Злость Амана невидимой волной словно затопила избу, но из темного угла навстречу ей поднялась такая же глухая злоба, и это ощущали все.

Эркин напрягся. Он чувствовал, что негодование Амана имеет какую-то тайную причину. Две злобы, столкнувшись, могли вызвать буран пострашнее того, что бушевал на дворе, и Эркин сказал спокойно:

— Потому мы здесь, любезный, что думаем обо всех. Но меня интересует, как обстоят дела у вас с кормами…

— Сено у нас кончается… — тихо сказал Альке.

— Значит, пойдете прокладывать путь к скирдам. И когда мы вернемся из Алатая, сено должно быть.

— Как прокладывать?! — жалобно спросил Альке. — На двор носа нельзя высунуть.

— Даже если будет вьюжить не снег, а кровь, вы это сделаете. А теперь подберите нам коней, пора в путь.

— Ой, ага, — покачал головой Эркин, — куда пойдем блуждать среди ночи, и что изменится, если мы выйдем на рассвете?

— Если боишься, надо было оставаться дома. Ты знал, что едешь не на великий той.
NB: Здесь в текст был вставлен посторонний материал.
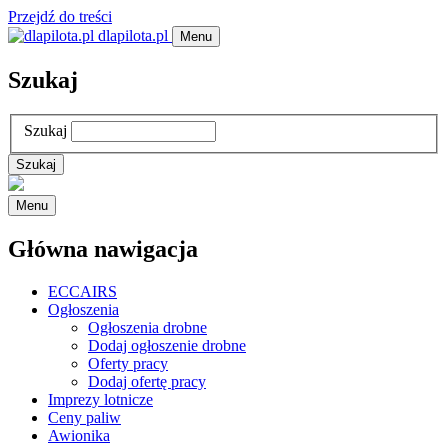
Przejdź do treści
dlapilota.pl
Menu
Szukaj
Szukaj
Menu
Główna nawigacja
ECCAIRS
Ogłoszenia
Ogłoszenia drobne
Dodaj ogłoszenie drobne
Oferty pracy
Dodaj ofertę pracy
Imprezy lotnicze
Ceny paliw
Awionika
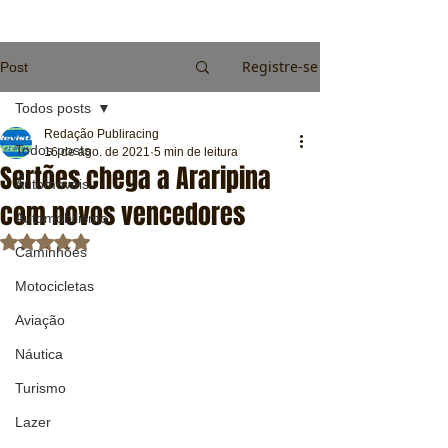
Registre-se
Post
Todos posts
Redação Publiracing
Todos posts
16 de ago. de 2021
5 min de leitura
Sertões chega a Araripina
Automóveis
com novos vencedores
Automobilismo
Avaliado com NaN de 5 estrelas.
Caminhões
Motocicletas
Aviação
Náutica
Turismo
Lazer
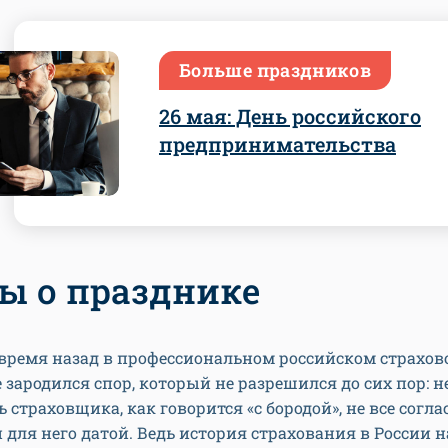
Больше праздников
26 мая: День российского
предпринимательства
ы о празднике
 время назад в профессиональном российском страхов
 зародился спор, который не разрешился до сих пор: 
ь страховщика, как говорится «с бородой», не все согла
для него датой. Ведь история страхования в России 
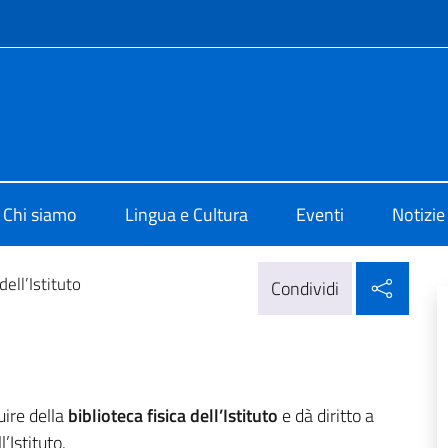
e menù
 di Cultura di Vienna
Chi siamo
Lingua e Cultura
Eventi
Notizie
Condi
dell’Istituto
Condividi
uire della
biblioteca fisica dell’Istituto
e dà diritto a
’Istituto.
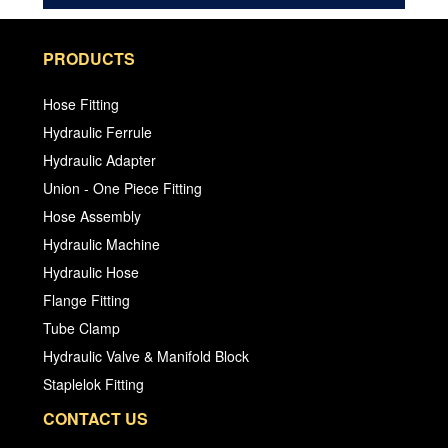
PRODUCTS
Hose Fitting
Hydraulic Ferrule
Hydraulic Adapter
Union - One Piece Fitting
Hose Assembly
Hydraulic Machine
Hydraulic Hose
Flange Fitting
Tube Clamp
Hydraulic Valve & Manifold Block
Staplelok Fitting
CONTACT US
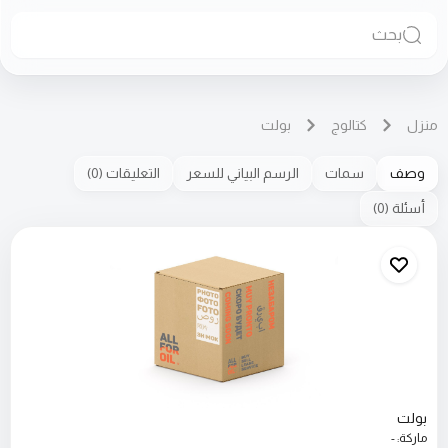
بحث
منزل
كتالوج
بولت
وصف
سمات
الرسم البياني للسعر
التعليقات
(
0
)
أسئلة
(
0
)
بولت
ماركة
:
-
— Зоотехник прав, — сказал рыжеусый, — если и падет четвероногий скот на Алатае, то наверняка двуногие выживут. Продовольствия, слава богу, хватает. А вы можете оказаться ни там, ни тут, заблудитесь в пути, помрете, унесет вас вода Кабы. Не знаете даже, где вас встретит опасность обвала. По-моему, это будет ложный патриотизм.
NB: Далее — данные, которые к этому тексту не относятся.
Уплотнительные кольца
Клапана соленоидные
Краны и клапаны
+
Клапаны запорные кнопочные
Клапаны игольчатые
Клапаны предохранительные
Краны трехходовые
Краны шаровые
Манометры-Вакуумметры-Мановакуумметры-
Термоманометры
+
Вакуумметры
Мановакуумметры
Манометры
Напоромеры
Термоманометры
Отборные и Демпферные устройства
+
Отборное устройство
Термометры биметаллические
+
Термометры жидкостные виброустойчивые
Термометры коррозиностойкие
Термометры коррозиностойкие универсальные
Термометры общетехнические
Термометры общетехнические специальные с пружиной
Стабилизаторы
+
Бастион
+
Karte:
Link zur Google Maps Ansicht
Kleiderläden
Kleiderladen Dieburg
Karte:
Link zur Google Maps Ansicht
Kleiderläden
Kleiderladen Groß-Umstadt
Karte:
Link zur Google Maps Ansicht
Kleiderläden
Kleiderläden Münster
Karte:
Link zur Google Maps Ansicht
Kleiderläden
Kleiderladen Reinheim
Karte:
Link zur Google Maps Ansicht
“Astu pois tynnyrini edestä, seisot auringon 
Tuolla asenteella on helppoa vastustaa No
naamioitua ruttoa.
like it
«Зачем он его дразнит? Зачем злит, толкает на безумство? — думал Эркин, стараясь в темноте разглядеть лицо медноусого. — И я уже будто у него в союзниках. Как неправильно и нехорошо все повернулось».

— Переночуйте здесь, ага. Встретим вместе Новый год, — совсем по-детски попросил мальчик.

— Послушай, мальчик, у тебя ведь еще нет мозолей на сердце, — медленно сказал Аман, — так почему же ты не думаешь о судьбе молодцов в Алатае. В каком отчаянии и изнеможении они встречают Новый год? Разве душу твою не беспокоит то, что двести стригунков наверняка грызут гривы друг у друга? Ведь если у вас кончается корм, значит, на Алатае нет ни клочка сена. Что Такое Новый год? Забава для бездельников. И даже если бы начинался новый век, мы обязаны отправиться в путь.